National Former Prisoner of War Recognition Day
April 9, 2007
|Today is National Former Prisoner of War Recognition Day, as ordered by President Bush.|
So, in honor of this day, I present to you photos and stories of two ex-POWs: Booker T. Johnson, ex-POW of the Korean War and Robbie Risner, ex-POW of the Vietnam War.
| ||I first met Booker T. Johnson on Memorial Day 2001. It was my first Memorial Day here in Texarkana, and my first service to attend. He came up to me, shook my hand, smiled, and thanked me for attending.

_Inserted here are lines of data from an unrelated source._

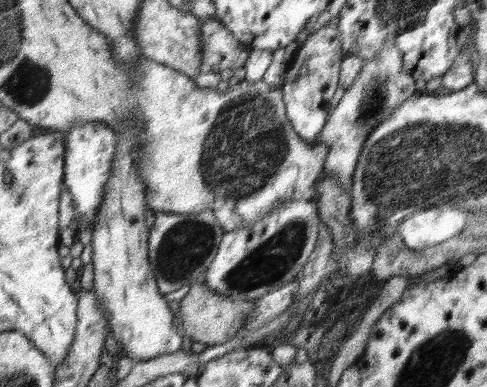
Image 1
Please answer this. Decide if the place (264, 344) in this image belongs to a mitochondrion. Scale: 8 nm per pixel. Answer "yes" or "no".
no

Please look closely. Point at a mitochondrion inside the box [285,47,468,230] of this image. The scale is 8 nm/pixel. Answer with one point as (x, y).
(375, 95)

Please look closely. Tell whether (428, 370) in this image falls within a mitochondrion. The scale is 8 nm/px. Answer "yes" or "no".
yes

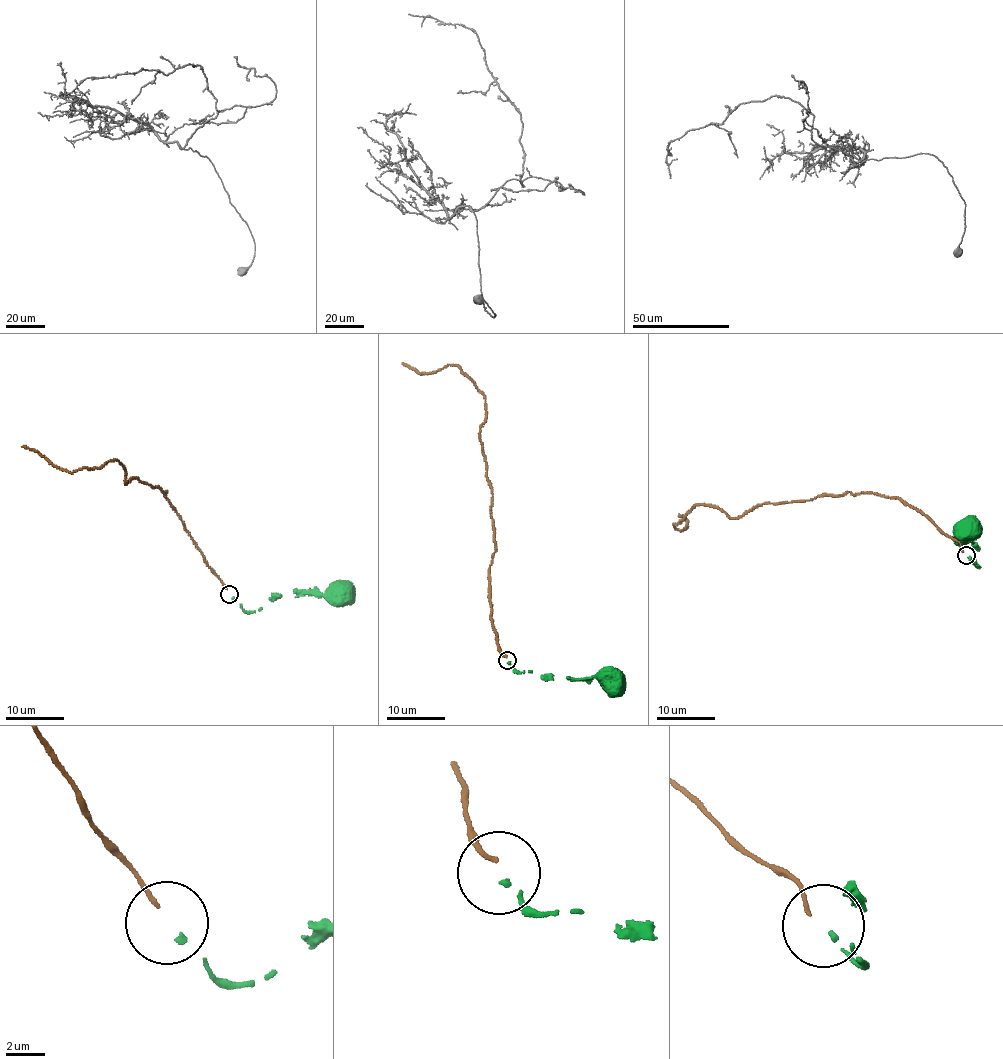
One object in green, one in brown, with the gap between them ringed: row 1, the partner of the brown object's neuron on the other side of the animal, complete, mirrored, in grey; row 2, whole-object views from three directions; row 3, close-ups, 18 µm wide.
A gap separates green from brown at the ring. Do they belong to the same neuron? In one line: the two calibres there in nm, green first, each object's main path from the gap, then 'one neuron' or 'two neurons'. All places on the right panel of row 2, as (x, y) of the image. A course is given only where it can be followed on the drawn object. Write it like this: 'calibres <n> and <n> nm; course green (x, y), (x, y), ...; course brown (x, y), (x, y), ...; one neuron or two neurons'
calibres 240 and 200 nm; course green (968, 557), (978, 565), (975, 563), (976, 543), (966, 530); course brown (963, 552), (919, 511), (873, 493), (737, 517), (696, 505), (674, 525), (681, 531), (678, 516); two neurons

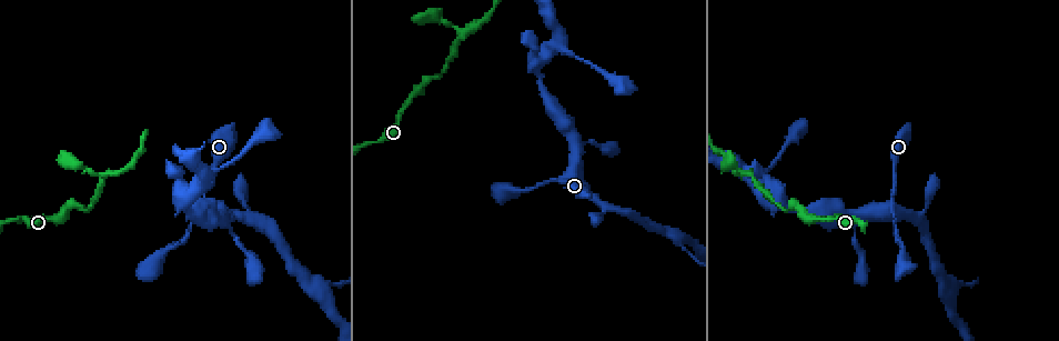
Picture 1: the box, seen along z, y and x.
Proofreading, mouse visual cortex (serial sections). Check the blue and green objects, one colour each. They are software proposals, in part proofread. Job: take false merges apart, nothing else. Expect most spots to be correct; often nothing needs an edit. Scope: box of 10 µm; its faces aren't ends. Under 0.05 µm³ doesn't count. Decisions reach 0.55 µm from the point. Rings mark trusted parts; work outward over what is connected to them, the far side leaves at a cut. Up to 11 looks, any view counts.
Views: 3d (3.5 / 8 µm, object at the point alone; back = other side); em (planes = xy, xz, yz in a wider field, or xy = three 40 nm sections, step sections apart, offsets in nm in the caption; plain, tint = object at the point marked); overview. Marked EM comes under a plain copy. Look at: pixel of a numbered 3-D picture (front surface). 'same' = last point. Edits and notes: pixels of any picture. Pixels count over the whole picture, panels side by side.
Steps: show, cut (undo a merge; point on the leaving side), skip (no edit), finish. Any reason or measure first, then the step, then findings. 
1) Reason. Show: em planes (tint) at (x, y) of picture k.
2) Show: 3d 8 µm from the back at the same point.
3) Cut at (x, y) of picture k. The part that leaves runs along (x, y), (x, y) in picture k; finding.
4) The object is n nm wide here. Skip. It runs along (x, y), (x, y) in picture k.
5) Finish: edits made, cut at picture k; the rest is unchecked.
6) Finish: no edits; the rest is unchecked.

Three-way junction. Show: 3d 8 µm at (246, 219) of picture 1.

I did not know until I arrived at the next service (I had attended the second of three services held on Memorial day), that Booker T. was an ex-POW of the Korean War. Given the fact that I became involved with veterans because of being first involved in the POW/MIA issue, this was exciting.|
I only ever saw Booker T. at Memorial Day services and again following the Veterans Day parade, when he would come to McDonald's to receive his free meal. (The owner of the local McDonald's gives free meals to veterans every year following the Veterans Day parade and the veteran groups help man the sign-in tables).
Sadly, Booker T. was called Home late last year. He was a good Christian man who endured more than three years as a prisoner of war in Korea, and I am truly blessed to have known him.

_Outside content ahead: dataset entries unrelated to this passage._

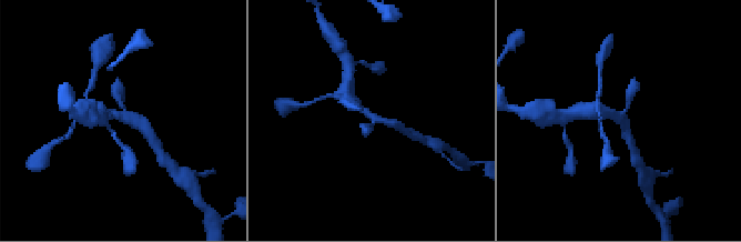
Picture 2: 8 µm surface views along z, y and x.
3 arms meet here; the arms are 200, 250, 300 nm wide; now the EM. Show: em xy step 5 (tint) at the same point.

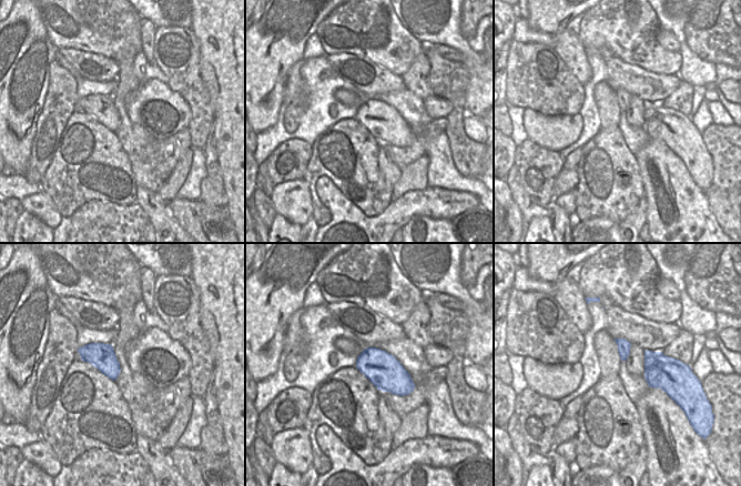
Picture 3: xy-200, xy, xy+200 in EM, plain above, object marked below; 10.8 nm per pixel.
Skip. It runs along (344, 91), (363, 111), (397, 124) in picture 2; all the same cell.

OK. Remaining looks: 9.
Two arms in line, one across. Show: 3d 8 µm from the back at (674, 233) of picture 1.

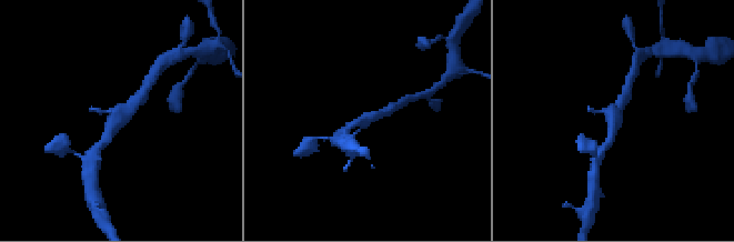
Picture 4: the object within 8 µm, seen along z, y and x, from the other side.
3 arms meet here; the arms are 150, 250, 300 nm wide. Show: em xy step 5 (tint) at the same point.

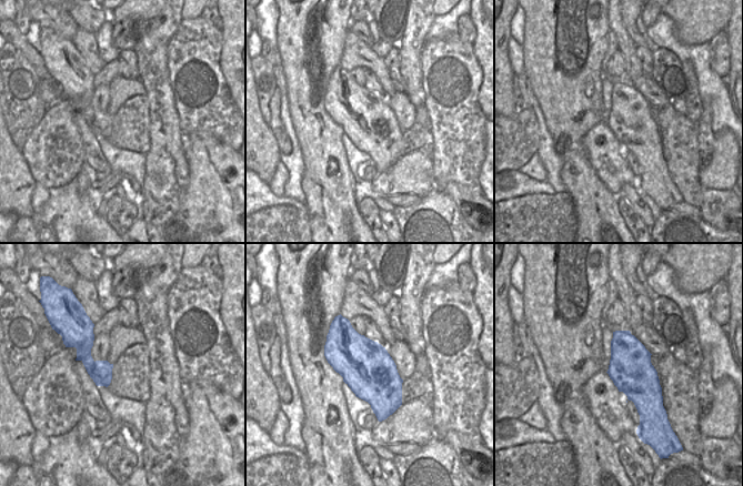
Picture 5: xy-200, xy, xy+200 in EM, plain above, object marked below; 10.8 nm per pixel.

|Robbie Risner was one of the longest held POWs in the Vietnam War. He was shot down on 16 September 1965, and released on 12 February 1973. Risner also served in World War II and Korea, having flown over 100 missions in Korea. I had the honor of meeting Brig. Gen. Risner in Branson in June 2005, when I volunteered at Operation Homecoming USA, a national Welcome Home event for Vietnam Veterans. Risner was the guest speaker for the Friday morning opening services, and managed not to cry while speaking. Following his talk, many of us got the chance to meet and talk with him. I told him Thank You! and mentioned my website dedicated to POWs/MIAs and also to those like him, returned POWs. We did not talk long, but by the time we finished, we were both crying.|
You really do need to read his bio, especially the last parts, when it talks about the Air Force Academy dedication of a nine-foot tall statue, which was commissioned by Ross Perot (whom I also got to meet in Branson; he was responsible for putting the homecoming together). It was a great honor to meet this true American hero.